Tuesday, October 14, 2008

I Am Not Iron Man

Six months after its release I finally watched Iron Man. I didn't see it in theaters since the trailer made it pretty clear that I wouldn't like it and I wouldn't have even bothered with the DVD except that Rifftrax released a commentary for it. My initial impression from the trailer was dead on; Iron Man is exactly what I don't like in superhero movies.

The thing about superheroes is that they are completely ludicrous but have their own conventions and form which is followed. In short it's the implausible form of modern day deities beating the snot out of each other that forms the basis of superhero comics. Yet somehow superhero movies tend to forget that's what the "stories" exist for.

Looking at Iron Man we have exactly three short set pieces where there is superhero action and only the first of them is particularly satisfying. First we have the emergence of the superhero in a prototype form smacking around the terrorists who were holding him hostage. Despite the fact that this takes almost no effort there is a certain amount of catharsis to the sequence which lets it pay off.

Not so for the second time where the completed Iron Man goes back and with even less effort kills more of the same group of terrorists. This is clearly intended to stand in as the hero goes out and does good deeds to establish himself sequence but because it's a fight with no risk involved it doesn't really matter. I've already gotten my "Hell yeah! Take that terrorists!" moment out of the way in the first set piece and the second one feels pointless.

Finally at the very end of the movie it's time for a supervillain confrontation. Except Iron Man has already been disabled and the "fight" isn't much of one. The villain is never established as a real threat since he had to cheat even before he debuted. Iron Man is never established as a hero because we never saw him do anything heroic. So the final set peice lacks any weight at all.

Compare this to The Dark Knight where Batman and the Joker have repeated confrontations.
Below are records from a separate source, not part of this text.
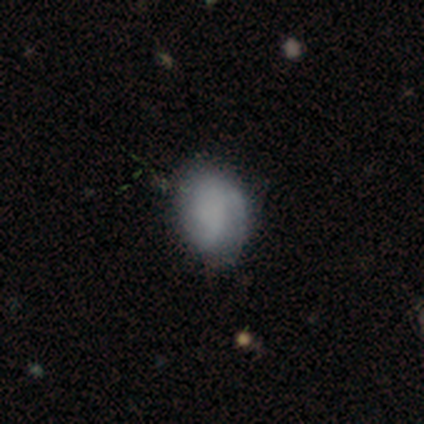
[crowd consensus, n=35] Volunteers were most divided on "merging": none: 58%, minor disturbance: 30%, major disturbance: 12%, merger: 0%. More confident: how rounded — in between (75%); smooth or featured — smooth (69%).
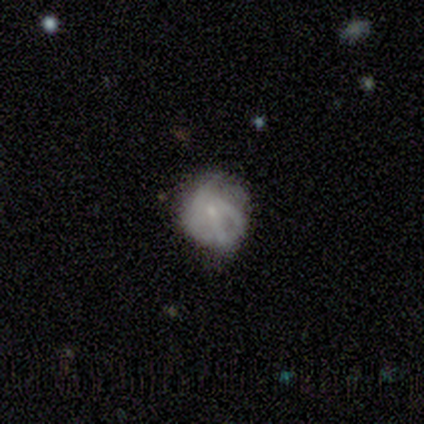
This appears to be a smooth galaxy with no disk features (75%) that is in between round and cigar-shaped (67%). Merging: minor disturbance (67%).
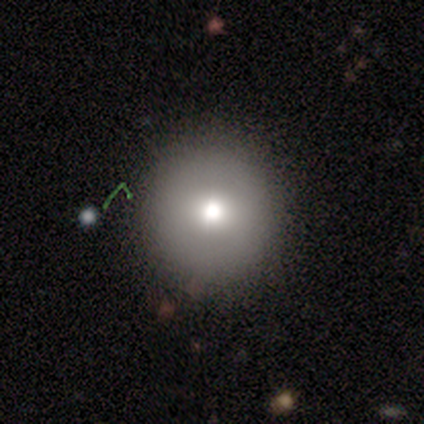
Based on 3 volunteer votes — This appears to be a smooth galaxy with no disk features (67%) that is round (100%). Merging: none (100%).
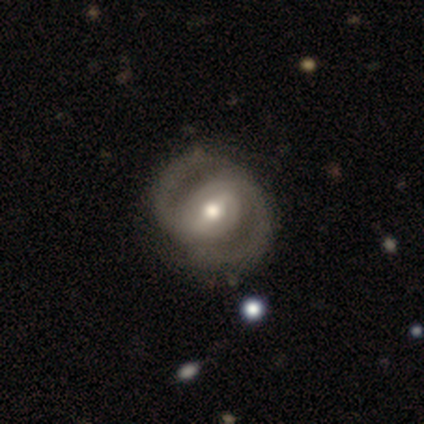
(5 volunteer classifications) featured or disk 80%, star or artifact 20%, smooth 0%. Down the decision tree: edge-on disk — no (100%); bar — weak (50%); spiral arms — yes (75%); spiral arm count — 2 (100%); spiral winding — tight (67%); bulge size — moderate (75%); merging — none (100%).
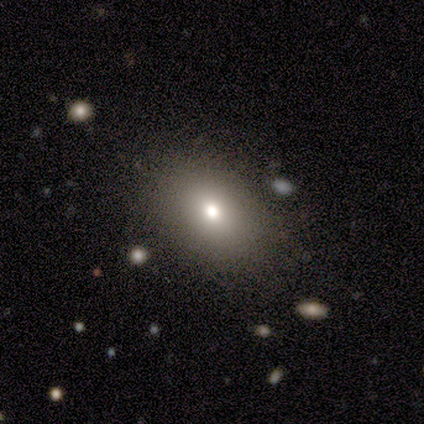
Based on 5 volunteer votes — This is likely a smooth galaxy (60%). How rounded: likely in between (67%). Merging: clearly none (80%).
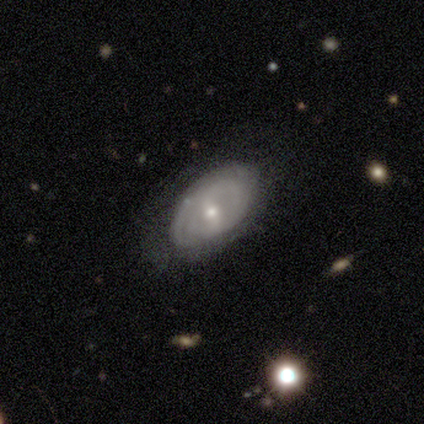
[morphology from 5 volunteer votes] Volunteers were most divided on "spiral arms" (2-way tie): yes: 50%, no: 50%; "spiral winding" (2-way tie): tight: 50%, medium: 50%, loose: 0%; "spiral arm count" (2-way tie): 2: 50%, can't tell: 50%, 1: 0%, 3: 0%, 4: 0%, more than 4: 0%. More confident: edge-on disk — no (100%); smooth or featured — featured or disk (80%); bar — weak (75%); bulge size — small (75%); merging — none (60%).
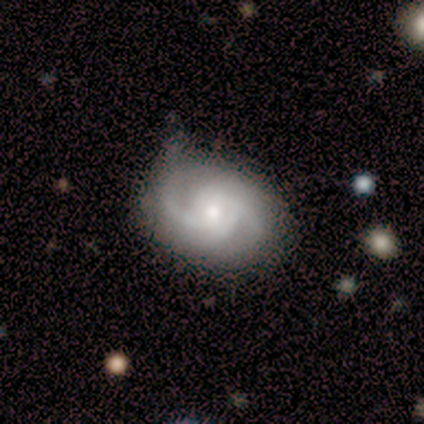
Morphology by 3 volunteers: Smooth or featured? featured or disk (100%)
Edge-on disk? no (100%)
Bar? no (100%)
Spiral arms? yes (100%)
Spiral winding? medium (67%)
Spiral arm count? 2 (33%, tied with 3 and 4)
Bulge size? moderate (100%)
Merging? none (100%)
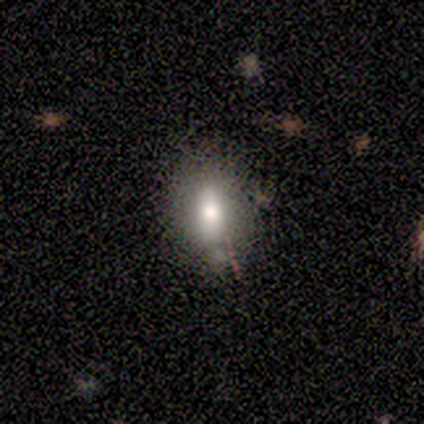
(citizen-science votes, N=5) Volunteers were most divided on "how rounded" (2-way tie): round: 50%, in between: 50%, cigar-shaped: 0%. More confident: smooth or featured — smooth (80%); merging — minor disturbance (60%).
Similarly in Spider-Man 2 there's a lot that happens specifically to establish what Spider-Man does (besides "whatever a spider can"). Iron Man is closer to Daredevil where we only see the superhero action a handful of times and none of them feel significant.

The reason this happens is obvious: action set peices are expensive. With a bit of effort and skill, however, this can be worked with. When the narrative form of a superhero movie can't even live up to your standard level of superhero comics then there is a real problem.